What is the Torah? The Torah is HaShem's Will, tightened, focused, constricted until from Its humble presentation as ink on paper, we can bear witness to His true greatness.

HaShem is crouching impossibly low so that His first born son can reach up and grasp at Him with the tips of his stubby little newborn fingers. When we reach up, He picks us up, embraces us ever so gently and fills us with light.

Every time we open our mouths to say a berachah, open our hands to give tzedakah, open our minds to explore the Torah, we are reaching up. Thought, Speech, and Action. Three ways to bring the Torah into us, three ways to wrap the Torah around us. Each way appropriate and essential to a corresponding part of our soul.

Our souls are rooted (the Alter Rebbe explains towards the end of the sefer) in HaShem's Wisdom, two steps from th essence of creation. But the Torah is the first leap, it is God's Will. Our little Godly soul, rooted in the supernal Wisdom takes infinite pleasure being wrapped up in its source, the Divine Will.

This is an extravagant pleasure available to the soul only here in this world.
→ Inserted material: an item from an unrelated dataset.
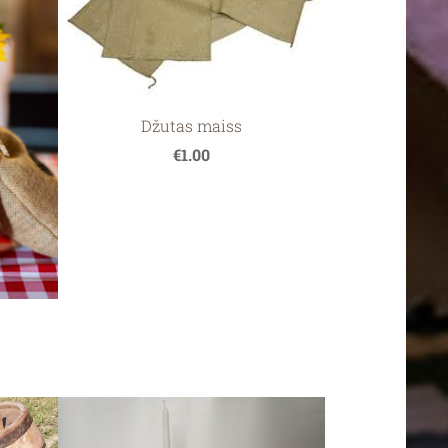
Džutas maiss
€1.00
In the world to come, our souls will enjoy without bound the flow of divine influx -- each soul in accordance with what their merits will bear. But in this world, this dark place of absolute opposites, a lofty soul of light in a body hewn of darkness, here God embraces us totally.

There isn't anything else like it. Not even in the world to come.
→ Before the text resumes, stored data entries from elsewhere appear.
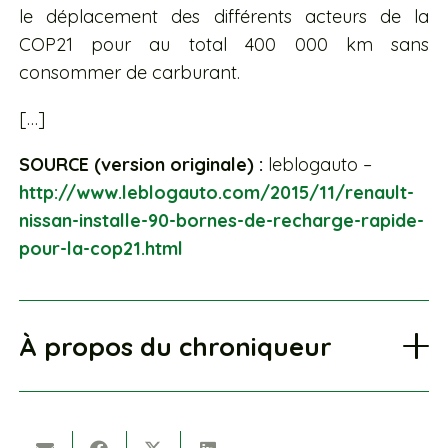
le déplacement des différents acteurs de la
COP21 pour au total 400 000 km sans
consommer de carburant.
[…]
SOURCE (version originale) :
leblogauto –
http://www.leblogauto.com/2015/11/renault-
nissan-installe-90-bornes-de-recharge-rapide-
pour-la-cop21.html
À propos du chroniqueur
With every moment of mitzwah performance and Torah study we are experiencing spiritual ecstacy, performing what is patently impossible -- hugging the Creator, the Sustainer of all that is.

Note that the quality and depth of this experience is directly related to our mitzwah performance in thought and speech as well as in deed. The thought component of a mitzwah is learning the Torah, the halachoth that pertain to that mitzwah. The speech component is the Berachah, where relevant, or the speaking of the halachot aloud while you learn. The action component is the physical act of mitzwah performance, sometimes this is as little as the motion of one's lips while learning.

Again the highest level of this experience depends on the depth of one's study of the halachoth pertaining to each mitzwah, and the coincident performance and perfection of all the mitzwoth.One incomplete mitzwah holds us back from our true potential. The mitzwoth have a cumulative and amplifying affect, performing 612 is not even comparable to performing all 613. All the same, even just a single mitzwah effects the union we described here, and this union is inconceivable, incalculably precious.